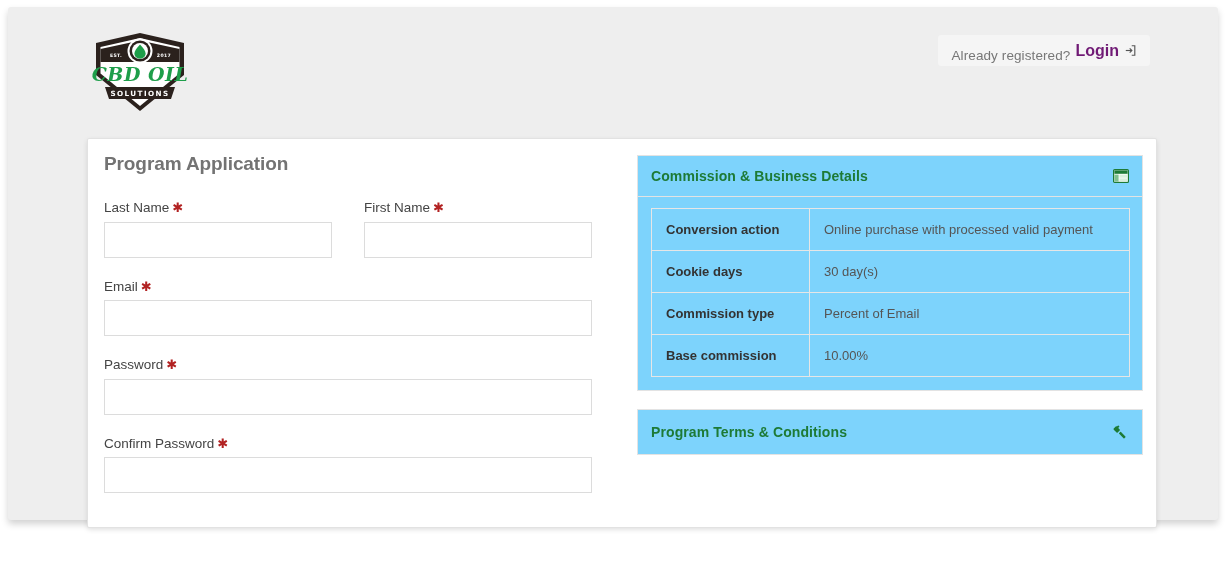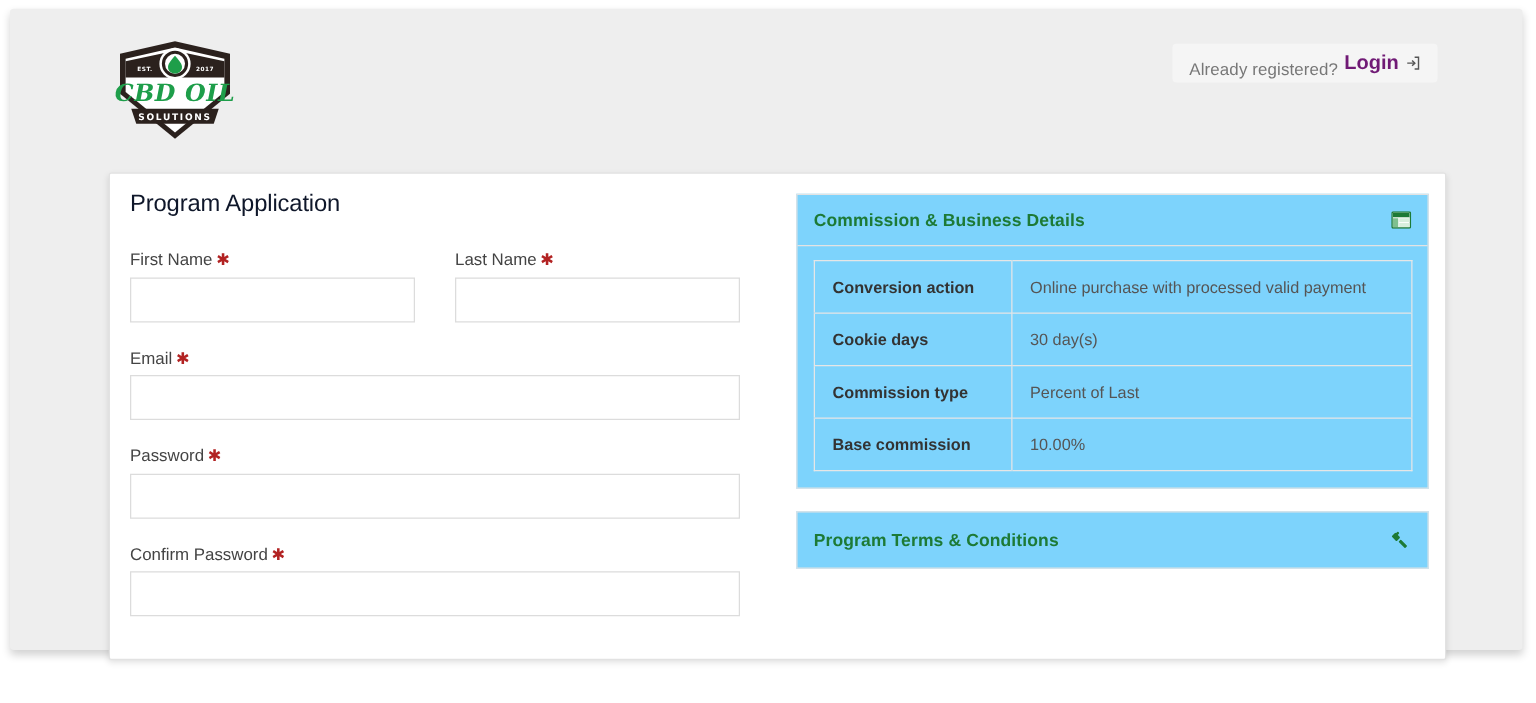--- a/index.html
+++ b/index.html
@@ -98,8 +98,8 @@
   }
   .form-title {
     font-size: 19px;
-    font-weight: normal;
-    color: #0f172a;
+    font-weight: bold;
+    color: #737373;
     margin: 0 0 26px 0;
     letter-spacing: -0.1px;
   }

○ ○ ○ ○

### Exercise directions
Return the entries verbatim without images.

### Response below
--- a/index.html
+++ b/index.html
@@ -98,8 +98,8 @@
   }
   .form-title {
     font-size: 19px;
-    font-weight: normal;
-    color: #0f172a;
+    font-weight: bold;
+    color: #737373;
     margin: 0 0 26px 0;
     letter-spacing: -0.1px;
   }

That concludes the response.